ACTIVITY » What is needed is an exact copy of the records below, without the pictures.

TASK INPUTS »
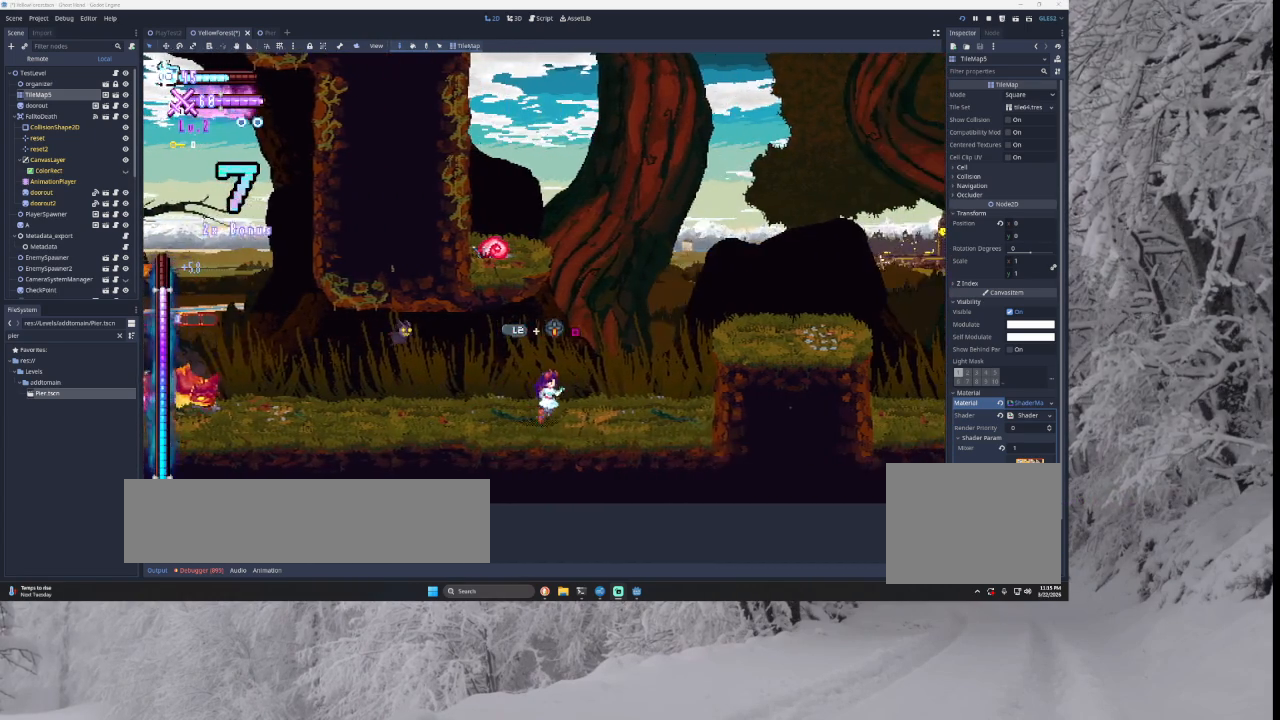
{"buttons": ["TRIANGLE"], "left_stick": "right", "right_stick": "center", "events": [[267, "TRIANGLE", "down"]]}
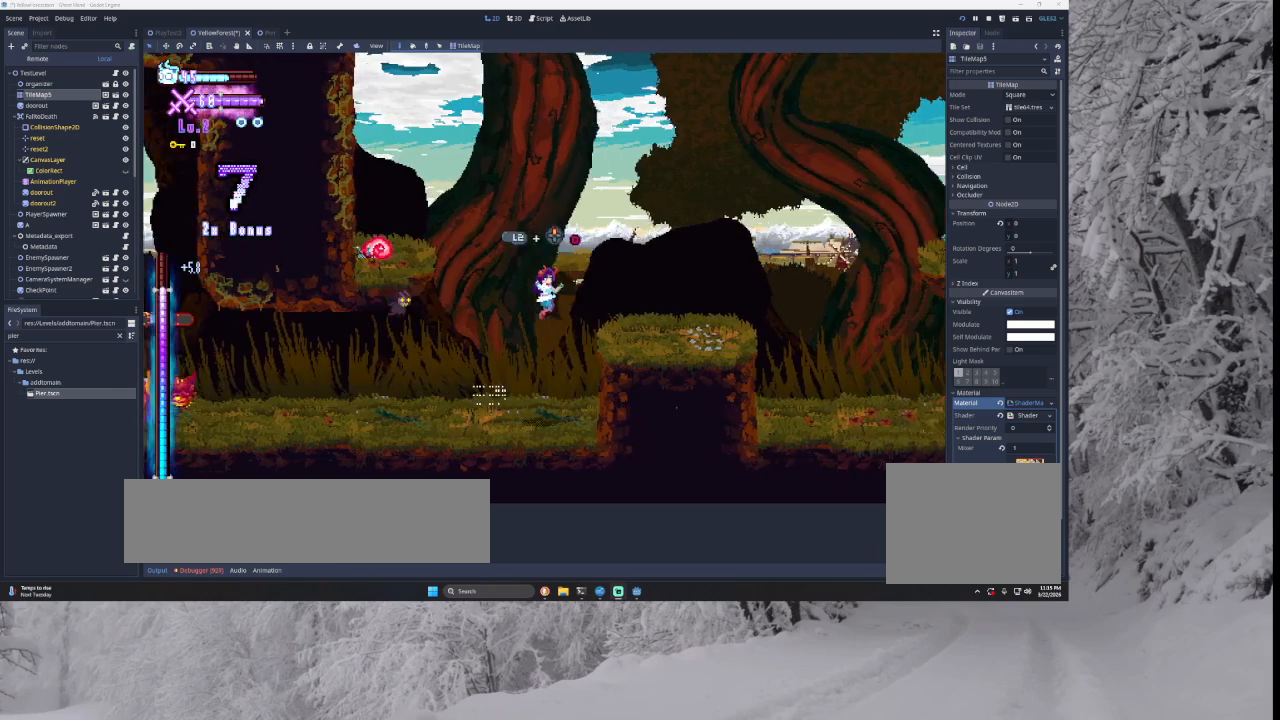
{"buttons": [], "left_stick": "right", "right_stick": "center", "events": [[133, "TRIANGLE", "up"]]}
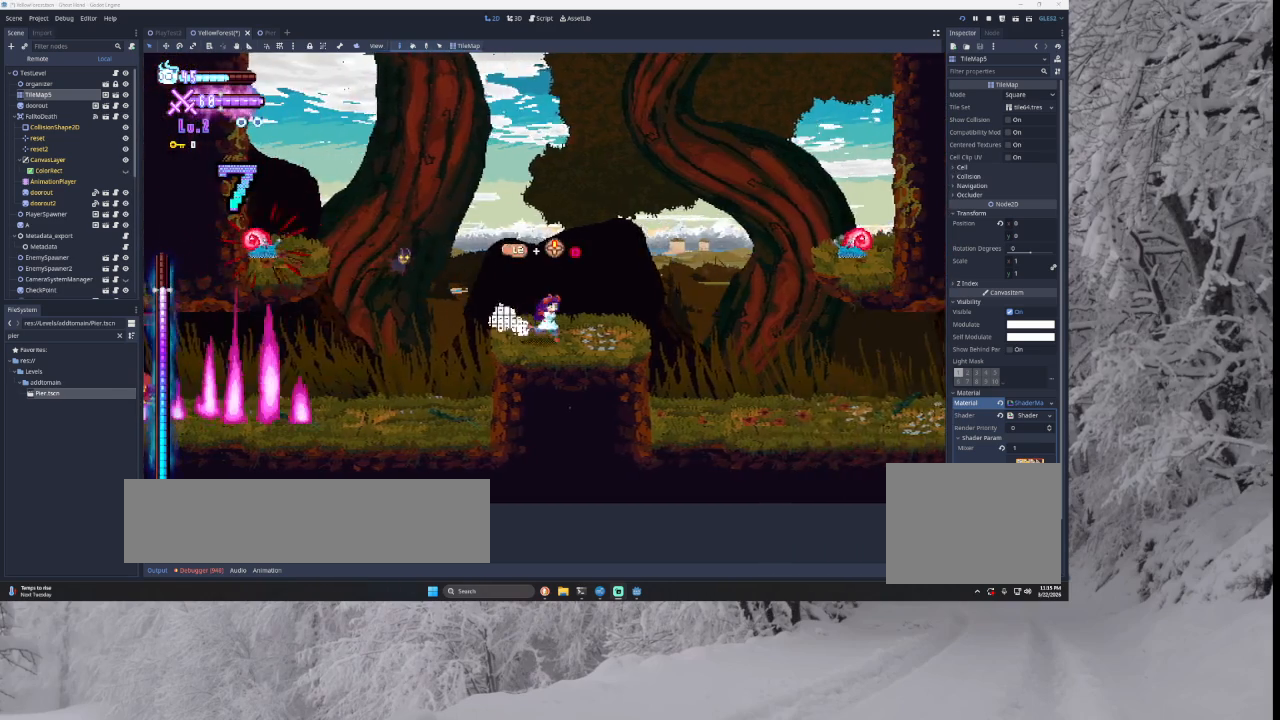
{"buttons": [], "left_stick": "right", "right_stick": "center", "events": [[267, "TRIANGLE", "down"], [467, "TRIANGLE", "up"]]}
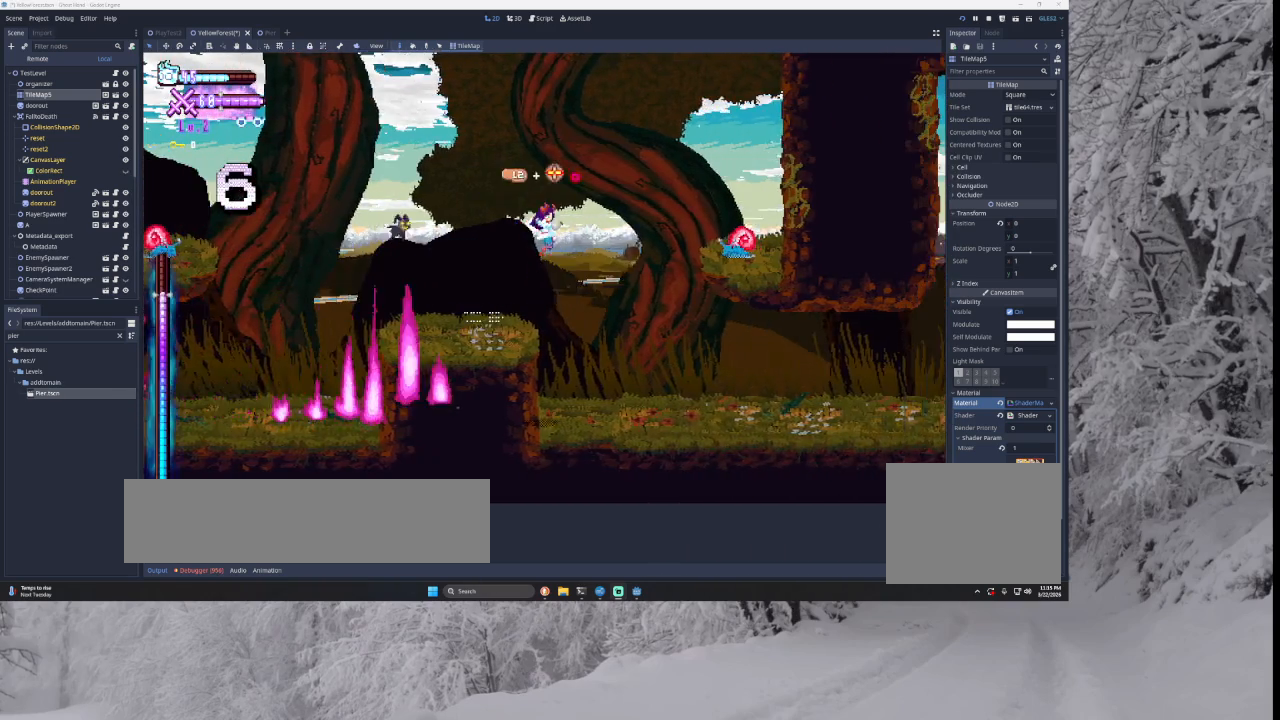
{"buttons": [], "left_stick": "right", "right_stick": "center", "events": [[33, "TRIANGLE", "down"], [167, "left_stick", "center"], [233, "left_stick", "left"], [300, "TRIANGLE", "up"], [300, "left_stick", "center"], [367, "left_stick", "right"]]}
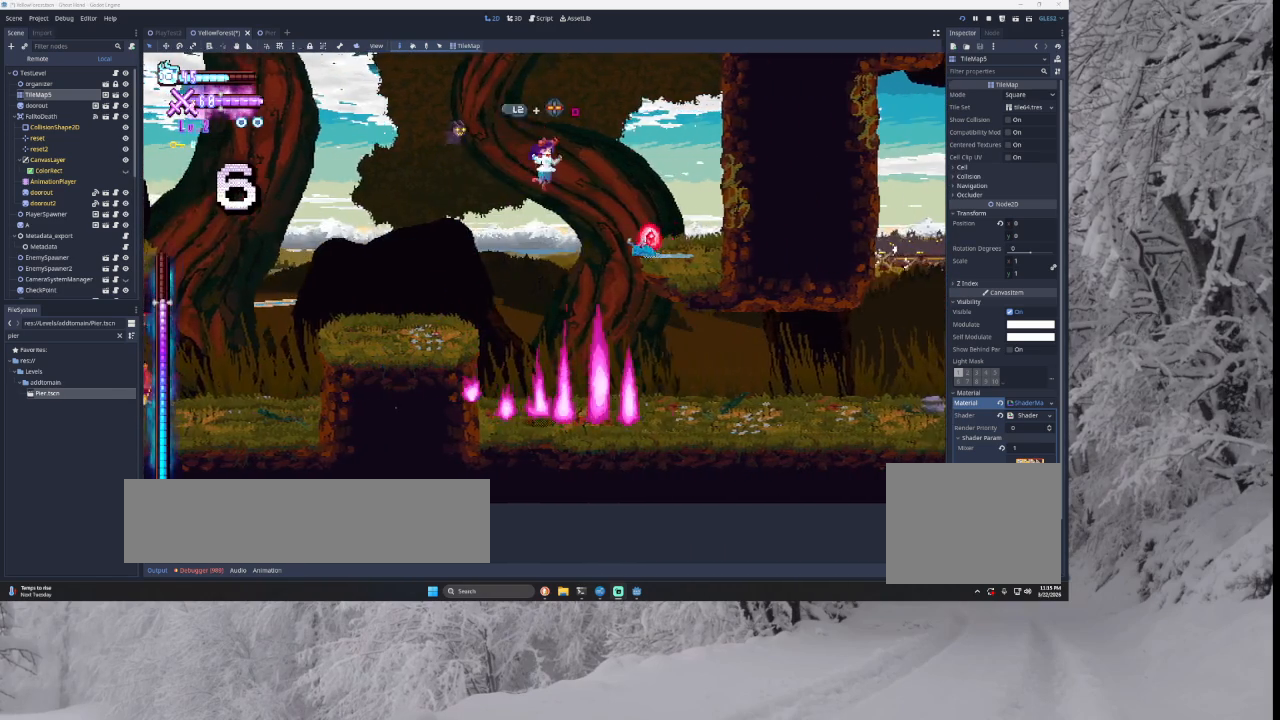
{"buttons": [], "left_stick": "right", "right_stick": "center", "events": [[67, "SQUARE", "down"], [200, "SQUARE", "up"]]}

WORKED SOLUTION »
{"buttons": ["TRIANGLE"], "left_stick": "right", "right_stick": "center", "events": [[267, "TRIANGLE", "down"]]}
{"buttons": [], "left_stick": "right", "right_stick": "center", "events": [[133, "TRIANGLE", "up"]]}
{"buttons": [], "left_stick": "right", "right_stick": "center", "events": [[267, "TRIANGLE", "down"], [467, "TRIANGLE", "up"]]}
{"buttons": [], "left_stick": "right", "right_stick": "center", "events": [[33, "TRIANGLE", "down"], [167, "left_stick", "center"], [233, "left_stick", "left"], [300, "TRIANGLE", "up"], [300, "left_stick", "center"], [367, "left_stick", "right"]]}
{"buttons": [], "left_stick": "right", "right_stick": "center", "events": [[67, "SQUARE", "down"], [200, "SQUARE", "up"]]}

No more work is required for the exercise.